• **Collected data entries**
-- -- --
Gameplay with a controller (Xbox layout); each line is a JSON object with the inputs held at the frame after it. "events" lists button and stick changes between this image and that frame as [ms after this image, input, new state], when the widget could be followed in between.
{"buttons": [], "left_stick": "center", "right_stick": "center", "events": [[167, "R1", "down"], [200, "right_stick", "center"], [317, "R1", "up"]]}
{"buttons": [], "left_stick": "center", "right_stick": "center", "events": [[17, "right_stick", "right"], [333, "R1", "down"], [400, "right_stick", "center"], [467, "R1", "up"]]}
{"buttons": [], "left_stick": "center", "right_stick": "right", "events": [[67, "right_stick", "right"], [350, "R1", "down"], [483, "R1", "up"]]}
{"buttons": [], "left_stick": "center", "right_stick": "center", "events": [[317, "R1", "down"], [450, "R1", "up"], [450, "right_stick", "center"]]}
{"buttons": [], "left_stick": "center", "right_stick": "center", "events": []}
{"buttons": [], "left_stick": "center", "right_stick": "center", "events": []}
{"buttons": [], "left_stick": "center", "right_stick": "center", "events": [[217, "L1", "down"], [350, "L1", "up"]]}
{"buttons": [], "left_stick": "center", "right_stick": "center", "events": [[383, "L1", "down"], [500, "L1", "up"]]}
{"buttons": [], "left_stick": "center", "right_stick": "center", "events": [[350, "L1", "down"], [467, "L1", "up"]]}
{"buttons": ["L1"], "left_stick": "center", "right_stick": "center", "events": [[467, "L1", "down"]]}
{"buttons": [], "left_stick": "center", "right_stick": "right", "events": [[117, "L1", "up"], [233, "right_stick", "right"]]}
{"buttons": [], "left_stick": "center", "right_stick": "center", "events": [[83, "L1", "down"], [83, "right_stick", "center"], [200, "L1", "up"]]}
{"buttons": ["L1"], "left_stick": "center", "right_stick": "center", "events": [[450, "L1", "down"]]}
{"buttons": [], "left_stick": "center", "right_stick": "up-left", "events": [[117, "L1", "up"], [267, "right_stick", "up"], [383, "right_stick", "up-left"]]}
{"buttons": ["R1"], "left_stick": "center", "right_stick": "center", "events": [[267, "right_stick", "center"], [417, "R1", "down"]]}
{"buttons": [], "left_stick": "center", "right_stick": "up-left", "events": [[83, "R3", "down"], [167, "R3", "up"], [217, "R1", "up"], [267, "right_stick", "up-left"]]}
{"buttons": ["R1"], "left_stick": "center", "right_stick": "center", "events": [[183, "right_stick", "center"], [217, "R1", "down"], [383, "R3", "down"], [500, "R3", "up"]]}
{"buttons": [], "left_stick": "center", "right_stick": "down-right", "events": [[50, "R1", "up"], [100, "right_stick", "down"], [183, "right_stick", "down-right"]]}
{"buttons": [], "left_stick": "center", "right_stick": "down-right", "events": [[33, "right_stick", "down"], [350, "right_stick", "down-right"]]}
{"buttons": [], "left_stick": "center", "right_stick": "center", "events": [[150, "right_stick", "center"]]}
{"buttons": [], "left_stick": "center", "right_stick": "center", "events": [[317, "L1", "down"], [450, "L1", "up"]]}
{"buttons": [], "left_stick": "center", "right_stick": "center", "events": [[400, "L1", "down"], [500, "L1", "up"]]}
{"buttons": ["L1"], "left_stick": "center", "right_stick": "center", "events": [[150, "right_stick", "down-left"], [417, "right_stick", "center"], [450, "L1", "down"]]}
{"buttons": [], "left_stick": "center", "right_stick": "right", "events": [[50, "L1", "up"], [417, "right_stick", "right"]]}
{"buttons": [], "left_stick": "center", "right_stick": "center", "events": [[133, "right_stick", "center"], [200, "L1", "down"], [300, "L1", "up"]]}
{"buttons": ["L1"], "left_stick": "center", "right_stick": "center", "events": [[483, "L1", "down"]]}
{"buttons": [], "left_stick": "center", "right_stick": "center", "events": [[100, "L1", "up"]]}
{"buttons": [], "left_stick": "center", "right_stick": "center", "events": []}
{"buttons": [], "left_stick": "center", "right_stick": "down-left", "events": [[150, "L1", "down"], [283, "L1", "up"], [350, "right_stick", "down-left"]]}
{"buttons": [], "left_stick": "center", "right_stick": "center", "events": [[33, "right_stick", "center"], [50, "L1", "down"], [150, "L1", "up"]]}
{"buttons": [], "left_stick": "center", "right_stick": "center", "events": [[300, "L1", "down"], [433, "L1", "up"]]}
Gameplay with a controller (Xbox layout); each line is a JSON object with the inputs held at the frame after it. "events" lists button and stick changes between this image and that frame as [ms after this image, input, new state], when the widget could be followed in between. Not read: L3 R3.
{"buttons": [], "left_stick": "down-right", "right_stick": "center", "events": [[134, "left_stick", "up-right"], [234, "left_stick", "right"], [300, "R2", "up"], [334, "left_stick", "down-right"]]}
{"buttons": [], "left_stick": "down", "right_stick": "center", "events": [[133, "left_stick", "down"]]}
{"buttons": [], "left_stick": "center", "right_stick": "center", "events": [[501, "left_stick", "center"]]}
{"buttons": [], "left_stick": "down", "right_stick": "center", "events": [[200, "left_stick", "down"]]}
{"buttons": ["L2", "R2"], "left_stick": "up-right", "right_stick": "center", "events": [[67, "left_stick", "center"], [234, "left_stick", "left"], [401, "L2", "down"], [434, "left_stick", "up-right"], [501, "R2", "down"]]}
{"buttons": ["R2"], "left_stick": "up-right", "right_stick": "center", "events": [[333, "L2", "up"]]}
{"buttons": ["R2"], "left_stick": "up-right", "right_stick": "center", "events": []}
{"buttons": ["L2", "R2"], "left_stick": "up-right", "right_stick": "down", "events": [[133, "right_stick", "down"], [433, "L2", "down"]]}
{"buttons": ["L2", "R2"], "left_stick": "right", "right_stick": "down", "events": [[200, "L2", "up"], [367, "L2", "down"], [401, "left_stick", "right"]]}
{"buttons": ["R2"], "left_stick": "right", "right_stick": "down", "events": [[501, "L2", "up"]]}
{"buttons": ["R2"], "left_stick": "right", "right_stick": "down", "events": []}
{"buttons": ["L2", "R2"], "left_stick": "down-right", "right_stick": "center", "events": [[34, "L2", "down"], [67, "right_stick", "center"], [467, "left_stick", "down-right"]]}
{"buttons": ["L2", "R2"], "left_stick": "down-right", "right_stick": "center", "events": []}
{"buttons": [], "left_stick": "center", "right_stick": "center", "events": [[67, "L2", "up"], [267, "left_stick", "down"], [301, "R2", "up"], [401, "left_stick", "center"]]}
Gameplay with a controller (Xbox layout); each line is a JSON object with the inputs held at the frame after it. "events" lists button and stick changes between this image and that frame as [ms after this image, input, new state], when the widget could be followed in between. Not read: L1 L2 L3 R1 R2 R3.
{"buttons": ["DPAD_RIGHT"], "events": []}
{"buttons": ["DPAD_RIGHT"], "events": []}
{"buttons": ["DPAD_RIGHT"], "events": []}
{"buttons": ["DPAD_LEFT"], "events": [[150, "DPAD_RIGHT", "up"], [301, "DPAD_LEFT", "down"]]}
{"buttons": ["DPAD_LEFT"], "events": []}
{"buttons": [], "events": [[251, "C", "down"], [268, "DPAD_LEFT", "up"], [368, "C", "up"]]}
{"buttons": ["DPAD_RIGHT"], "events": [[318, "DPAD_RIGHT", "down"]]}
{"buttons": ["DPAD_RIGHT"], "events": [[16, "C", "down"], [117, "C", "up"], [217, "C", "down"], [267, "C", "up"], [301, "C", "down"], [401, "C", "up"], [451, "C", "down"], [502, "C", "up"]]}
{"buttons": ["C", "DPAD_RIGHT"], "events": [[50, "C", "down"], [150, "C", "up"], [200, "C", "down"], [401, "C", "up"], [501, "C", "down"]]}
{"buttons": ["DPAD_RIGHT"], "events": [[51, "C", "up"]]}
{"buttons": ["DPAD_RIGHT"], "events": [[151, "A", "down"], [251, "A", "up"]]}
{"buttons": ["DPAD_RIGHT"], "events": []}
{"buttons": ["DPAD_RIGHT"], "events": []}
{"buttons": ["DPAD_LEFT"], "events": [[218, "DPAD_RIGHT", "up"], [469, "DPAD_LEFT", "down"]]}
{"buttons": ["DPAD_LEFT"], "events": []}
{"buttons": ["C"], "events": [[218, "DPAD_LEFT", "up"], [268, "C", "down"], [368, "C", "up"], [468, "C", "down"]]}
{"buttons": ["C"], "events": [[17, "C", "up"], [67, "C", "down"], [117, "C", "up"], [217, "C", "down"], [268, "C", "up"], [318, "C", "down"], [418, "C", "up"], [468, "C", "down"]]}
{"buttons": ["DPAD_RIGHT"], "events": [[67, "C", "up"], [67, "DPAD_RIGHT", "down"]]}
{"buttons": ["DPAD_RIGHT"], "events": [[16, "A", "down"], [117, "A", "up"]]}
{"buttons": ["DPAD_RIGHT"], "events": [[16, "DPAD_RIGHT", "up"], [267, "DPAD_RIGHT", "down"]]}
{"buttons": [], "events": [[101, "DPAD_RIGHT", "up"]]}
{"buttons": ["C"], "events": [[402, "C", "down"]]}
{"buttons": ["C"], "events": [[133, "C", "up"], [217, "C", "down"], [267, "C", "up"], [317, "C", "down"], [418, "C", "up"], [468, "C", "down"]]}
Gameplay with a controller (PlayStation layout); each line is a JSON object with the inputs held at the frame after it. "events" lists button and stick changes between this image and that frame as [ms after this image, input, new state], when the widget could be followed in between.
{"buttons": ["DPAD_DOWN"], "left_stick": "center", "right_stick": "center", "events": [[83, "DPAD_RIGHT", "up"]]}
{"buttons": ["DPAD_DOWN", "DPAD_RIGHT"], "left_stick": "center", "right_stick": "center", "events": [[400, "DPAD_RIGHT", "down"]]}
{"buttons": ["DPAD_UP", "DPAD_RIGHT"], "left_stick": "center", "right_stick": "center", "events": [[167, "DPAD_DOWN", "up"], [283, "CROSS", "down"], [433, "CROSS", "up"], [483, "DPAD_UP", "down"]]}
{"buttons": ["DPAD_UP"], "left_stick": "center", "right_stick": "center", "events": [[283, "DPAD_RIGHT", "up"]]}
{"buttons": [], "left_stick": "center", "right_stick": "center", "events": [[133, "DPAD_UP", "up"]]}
-- -- --
• **How to complete this task**
Only the number is wanted: how many lines above include the word "changes"?

• **Task response**
4